--- START ---

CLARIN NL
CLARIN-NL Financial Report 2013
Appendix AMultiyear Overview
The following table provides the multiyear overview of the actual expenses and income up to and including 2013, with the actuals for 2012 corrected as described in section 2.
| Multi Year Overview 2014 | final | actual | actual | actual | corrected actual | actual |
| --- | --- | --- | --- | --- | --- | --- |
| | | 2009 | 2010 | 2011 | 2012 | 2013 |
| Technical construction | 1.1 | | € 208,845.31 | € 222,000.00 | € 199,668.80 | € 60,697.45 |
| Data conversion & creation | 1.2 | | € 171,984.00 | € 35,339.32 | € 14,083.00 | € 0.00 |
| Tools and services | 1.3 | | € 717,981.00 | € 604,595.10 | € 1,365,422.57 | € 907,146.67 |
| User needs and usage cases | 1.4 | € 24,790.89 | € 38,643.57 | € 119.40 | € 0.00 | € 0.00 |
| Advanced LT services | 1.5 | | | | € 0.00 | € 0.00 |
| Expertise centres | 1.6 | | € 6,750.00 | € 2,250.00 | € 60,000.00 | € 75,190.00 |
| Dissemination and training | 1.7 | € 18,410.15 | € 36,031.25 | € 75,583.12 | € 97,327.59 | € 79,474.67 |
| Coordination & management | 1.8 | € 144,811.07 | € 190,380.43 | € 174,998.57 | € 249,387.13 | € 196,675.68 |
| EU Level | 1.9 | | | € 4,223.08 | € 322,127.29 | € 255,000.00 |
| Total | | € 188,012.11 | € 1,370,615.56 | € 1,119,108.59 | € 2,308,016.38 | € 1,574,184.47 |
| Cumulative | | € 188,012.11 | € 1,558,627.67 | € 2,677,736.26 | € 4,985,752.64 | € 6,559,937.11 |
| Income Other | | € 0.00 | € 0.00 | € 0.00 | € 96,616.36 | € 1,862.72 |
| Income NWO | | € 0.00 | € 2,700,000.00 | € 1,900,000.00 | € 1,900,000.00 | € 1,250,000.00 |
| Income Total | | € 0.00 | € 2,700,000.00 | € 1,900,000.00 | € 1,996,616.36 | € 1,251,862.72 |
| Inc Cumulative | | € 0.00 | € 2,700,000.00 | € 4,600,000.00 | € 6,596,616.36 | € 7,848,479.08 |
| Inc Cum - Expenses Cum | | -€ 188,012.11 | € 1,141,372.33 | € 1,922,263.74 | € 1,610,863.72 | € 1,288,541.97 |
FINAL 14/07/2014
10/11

--- END ---

TASK TO CARRY OUT: I'd like every record written out exactly as given.

OUTPUT OF THE TASK:
CLARIN NL
CLARIN-NL Financial Report 2013
Appendix AMultiyear Overview
The following table provides the multiyear overview of the actual expenses and income up to and including 2013, with the actuals for 2012 corrected as described in section 2.
| Multi Year Overview 2014 | final | actual | actual | actual | corrected actual | actual |
| --- | --- | --- | --- | --- | --- | --- |
| | | 2009 | 2010 | 2011 | 2012 | 2013 |
| Technical construction | 1.1 | | € 208,845.31 | € 222,000.00 | € 199,668.80 | € 60,697.45 |
| Data conversion & creation | 1.2 | | € 171,984.00 | € 35,339.32 | € 14,083.00 | € 0.00 |
| Tools and services | 1.3 | | € 717,981.00 | € 604,595.10 | € 1,365,422.57 | € 907,146.67 |
| User needs and usage cases | 1.4 | € 24,790.89 | € 38,643.57 | € 119.40 | € 0.00 | € 0.00 |
| Advanced LT services | 1.5 | | | | € 0.00 | € 0.00 |
| Expertise centres | 1.6 | | € 6,750.00 | € 2,250.00 | € 60,000.00 | € 75,190.00 |
| Dissemination and training | 1.7 | € 18,410.15 | € 36,031.25 | € 75,583.12 | € 97,327.59 | € 79,474.67 |
| Coordination & management | 1.8 | € 144,811.07 | € 190,380.43 | € 174,998.57 | € 249,387.13 | € 196,675.68 |
| EU Level | 1.9 | | | € 4,223.08 | € 322,127.29 | € 255,000.00 |
| Total | | € 188,012.11 | € 1,370,615.56 | € 1,119,108.59 | € 2,308,016.38 | € 1,574,184.47 |
| Cumulative | | € 188,012.11 | € 1,558,627.67 | € 2,677,736.26 | € 4,985,752.64 | € 6,559,937.11 |
| Income Other | | € 0.00 | € 0.00 | € 0.00 | € 96,616.36 | € 1,862.72 |
| Income NWO | | € 0.00 | € 2,700,000.00 | € 1,900,000.00 | € 1,900,000.00 | € 1,250,000.00 |
| Income Total | | € 0.00 | € 2,700,000.00 | € 1,900,000.00 | € 1,996,616.36 | € 1,251,862.72 |
| Inc Cumulative | | € 0.00 | € 2,700,000.00 | € 4,600,000.00 | € 6,596,616.36 | € 7,848,479.08 |
| Inc Cum - Expenses Cum | | -€ 188,012.11 | € 1,141,372.33 | € 1,922,263.74 | € 1,610,863.72 | € 1,288,541.97 |
FINAL 14/07/2014
10/11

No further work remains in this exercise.